## Instructions to follow
Repeat exactly what appears from the opening line of the listing to the line with "left knee: (191, 205)", inclusive.
---- Extracted material
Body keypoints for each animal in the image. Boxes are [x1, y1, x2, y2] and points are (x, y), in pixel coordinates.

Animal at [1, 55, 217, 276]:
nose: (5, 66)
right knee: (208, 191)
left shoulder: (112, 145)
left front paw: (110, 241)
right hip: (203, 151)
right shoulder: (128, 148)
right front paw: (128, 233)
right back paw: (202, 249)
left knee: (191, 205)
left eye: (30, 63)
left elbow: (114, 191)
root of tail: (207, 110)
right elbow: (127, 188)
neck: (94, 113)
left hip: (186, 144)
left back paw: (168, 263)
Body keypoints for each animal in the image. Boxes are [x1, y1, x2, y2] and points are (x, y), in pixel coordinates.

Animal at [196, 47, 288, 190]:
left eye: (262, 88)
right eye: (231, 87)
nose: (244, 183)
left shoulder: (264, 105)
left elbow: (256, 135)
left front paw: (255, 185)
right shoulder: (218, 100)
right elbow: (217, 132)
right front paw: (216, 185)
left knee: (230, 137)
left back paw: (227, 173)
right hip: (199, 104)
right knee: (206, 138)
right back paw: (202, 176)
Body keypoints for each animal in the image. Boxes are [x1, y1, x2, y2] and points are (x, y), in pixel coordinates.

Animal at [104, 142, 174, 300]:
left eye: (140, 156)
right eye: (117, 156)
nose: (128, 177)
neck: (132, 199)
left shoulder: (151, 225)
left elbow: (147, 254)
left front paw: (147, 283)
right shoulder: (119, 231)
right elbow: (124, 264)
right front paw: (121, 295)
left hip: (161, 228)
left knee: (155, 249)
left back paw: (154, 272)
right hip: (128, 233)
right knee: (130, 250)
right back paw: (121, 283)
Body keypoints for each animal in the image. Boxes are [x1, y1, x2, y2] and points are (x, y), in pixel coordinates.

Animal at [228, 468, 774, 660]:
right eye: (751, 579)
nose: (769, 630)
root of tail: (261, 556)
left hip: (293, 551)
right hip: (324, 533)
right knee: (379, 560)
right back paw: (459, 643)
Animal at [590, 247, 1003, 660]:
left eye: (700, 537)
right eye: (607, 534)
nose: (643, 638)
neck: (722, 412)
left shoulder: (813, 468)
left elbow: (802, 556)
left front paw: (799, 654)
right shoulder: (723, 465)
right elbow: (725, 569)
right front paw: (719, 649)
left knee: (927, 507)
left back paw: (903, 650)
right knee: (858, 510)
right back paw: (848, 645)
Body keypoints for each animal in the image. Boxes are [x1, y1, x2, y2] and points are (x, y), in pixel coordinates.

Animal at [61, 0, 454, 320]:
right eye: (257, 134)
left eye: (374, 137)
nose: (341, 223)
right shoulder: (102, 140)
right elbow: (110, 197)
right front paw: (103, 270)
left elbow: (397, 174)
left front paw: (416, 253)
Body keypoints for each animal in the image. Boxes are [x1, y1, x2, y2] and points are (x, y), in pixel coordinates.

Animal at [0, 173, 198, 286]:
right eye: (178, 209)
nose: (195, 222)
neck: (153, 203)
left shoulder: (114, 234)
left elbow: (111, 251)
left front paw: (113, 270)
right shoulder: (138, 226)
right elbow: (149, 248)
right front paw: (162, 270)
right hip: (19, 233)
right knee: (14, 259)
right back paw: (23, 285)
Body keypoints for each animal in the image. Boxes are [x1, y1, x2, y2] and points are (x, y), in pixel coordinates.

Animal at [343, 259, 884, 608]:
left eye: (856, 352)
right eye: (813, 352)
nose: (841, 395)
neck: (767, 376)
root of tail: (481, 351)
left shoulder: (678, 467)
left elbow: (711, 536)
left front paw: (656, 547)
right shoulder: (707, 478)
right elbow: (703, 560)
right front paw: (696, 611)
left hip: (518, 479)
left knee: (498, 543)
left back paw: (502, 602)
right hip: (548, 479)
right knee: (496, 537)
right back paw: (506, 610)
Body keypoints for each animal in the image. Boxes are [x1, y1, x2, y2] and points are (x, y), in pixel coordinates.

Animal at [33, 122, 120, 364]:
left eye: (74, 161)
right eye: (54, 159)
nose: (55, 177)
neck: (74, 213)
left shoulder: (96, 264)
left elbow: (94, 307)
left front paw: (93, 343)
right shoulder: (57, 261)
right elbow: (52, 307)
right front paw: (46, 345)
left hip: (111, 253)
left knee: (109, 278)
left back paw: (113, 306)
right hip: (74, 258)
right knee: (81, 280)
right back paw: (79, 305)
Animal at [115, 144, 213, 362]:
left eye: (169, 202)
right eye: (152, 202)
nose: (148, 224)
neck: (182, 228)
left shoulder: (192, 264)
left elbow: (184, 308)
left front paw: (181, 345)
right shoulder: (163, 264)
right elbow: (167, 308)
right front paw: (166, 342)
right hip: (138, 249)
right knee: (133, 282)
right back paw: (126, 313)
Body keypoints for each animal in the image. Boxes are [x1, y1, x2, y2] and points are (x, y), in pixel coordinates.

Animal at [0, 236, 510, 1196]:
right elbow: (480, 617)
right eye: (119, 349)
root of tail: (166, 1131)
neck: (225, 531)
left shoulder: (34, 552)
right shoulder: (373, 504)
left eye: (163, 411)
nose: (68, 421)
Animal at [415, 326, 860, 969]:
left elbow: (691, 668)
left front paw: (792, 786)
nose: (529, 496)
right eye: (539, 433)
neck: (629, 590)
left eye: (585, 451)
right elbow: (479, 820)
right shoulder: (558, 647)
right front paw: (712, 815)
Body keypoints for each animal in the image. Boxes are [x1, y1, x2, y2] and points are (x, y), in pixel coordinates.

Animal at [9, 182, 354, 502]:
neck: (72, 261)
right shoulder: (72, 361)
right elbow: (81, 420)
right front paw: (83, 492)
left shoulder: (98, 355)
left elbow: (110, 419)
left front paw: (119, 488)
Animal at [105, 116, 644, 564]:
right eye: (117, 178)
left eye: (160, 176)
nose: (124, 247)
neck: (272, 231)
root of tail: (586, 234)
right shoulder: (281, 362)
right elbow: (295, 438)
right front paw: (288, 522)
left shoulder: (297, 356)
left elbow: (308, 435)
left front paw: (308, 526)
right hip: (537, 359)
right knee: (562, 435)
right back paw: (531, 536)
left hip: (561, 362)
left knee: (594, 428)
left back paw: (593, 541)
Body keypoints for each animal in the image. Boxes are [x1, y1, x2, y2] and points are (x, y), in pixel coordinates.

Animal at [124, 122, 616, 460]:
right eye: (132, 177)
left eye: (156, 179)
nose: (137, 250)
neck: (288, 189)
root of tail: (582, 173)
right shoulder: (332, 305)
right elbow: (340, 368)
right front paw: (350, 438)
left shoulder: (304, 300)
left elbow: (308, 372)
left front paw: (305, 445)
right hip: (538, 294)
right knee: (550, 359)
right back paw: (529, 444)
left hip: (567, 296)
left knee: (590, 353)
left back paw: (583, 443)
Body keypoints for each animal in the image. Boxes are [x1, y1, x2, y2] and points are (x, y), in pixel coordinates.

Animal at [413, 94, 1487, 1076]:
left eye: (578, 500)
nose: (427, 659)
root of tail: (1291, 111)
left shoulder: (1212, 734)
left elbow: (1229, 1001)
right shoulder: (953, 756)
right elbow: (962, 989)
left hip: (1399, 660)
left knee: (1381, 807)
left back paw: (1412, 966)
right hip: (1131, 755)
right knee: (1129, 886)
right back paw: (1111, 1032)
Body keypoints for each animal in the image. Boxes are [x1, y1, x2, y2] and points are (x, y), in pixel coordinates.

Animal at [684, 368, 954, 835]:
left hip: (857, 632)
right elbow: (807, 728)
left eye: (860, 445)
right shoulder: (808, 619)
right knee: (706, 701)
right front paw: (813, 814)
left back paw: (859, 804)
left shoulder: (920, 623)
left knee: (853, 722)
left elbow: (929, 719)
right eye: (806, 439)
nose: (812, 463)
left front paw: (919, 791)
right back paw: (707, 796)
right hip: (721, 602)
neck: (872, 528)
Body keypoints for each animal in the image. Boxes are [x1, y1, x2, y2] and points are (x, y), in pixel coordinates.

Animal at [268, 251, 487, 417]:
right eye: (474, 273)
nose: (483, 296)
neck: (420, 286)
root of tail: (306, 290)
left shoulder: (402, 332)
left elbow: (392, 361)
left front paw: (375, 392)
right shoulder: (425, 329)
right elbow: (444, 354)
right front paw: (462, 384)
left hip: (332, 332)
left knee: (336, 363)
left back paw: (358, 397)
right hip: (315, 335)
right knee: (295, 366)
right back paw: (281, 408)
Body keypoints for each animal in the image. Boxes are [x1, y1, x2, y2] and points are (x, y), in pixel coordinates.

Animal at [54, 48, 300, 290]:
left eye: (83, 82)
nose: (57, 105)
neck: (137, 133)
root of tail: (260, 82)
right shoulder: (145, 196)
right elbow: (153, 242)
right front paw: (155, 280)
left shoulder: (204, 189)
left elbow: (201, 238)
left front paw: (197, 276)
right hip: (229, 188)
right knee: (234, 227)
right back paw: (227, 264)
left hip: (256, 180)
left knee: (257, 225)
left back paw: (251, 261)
--------
## Your solution
Body keypoints for each animal in the image. Boxes are [x1, y1, x2, y2] and points are (x, y), in pixel coordinates.

Animal at [1, 55, 217, 276]:
nose: (5, 66)
right knee: (208, 191)
left shoulder: (112, 145)
left front paw: (110, 241)
right hip: (203, 151)
right shoulder: (128, 148)
right front paw: (128, 233)
right back paw: (202, 249)
left knee: (191, 205)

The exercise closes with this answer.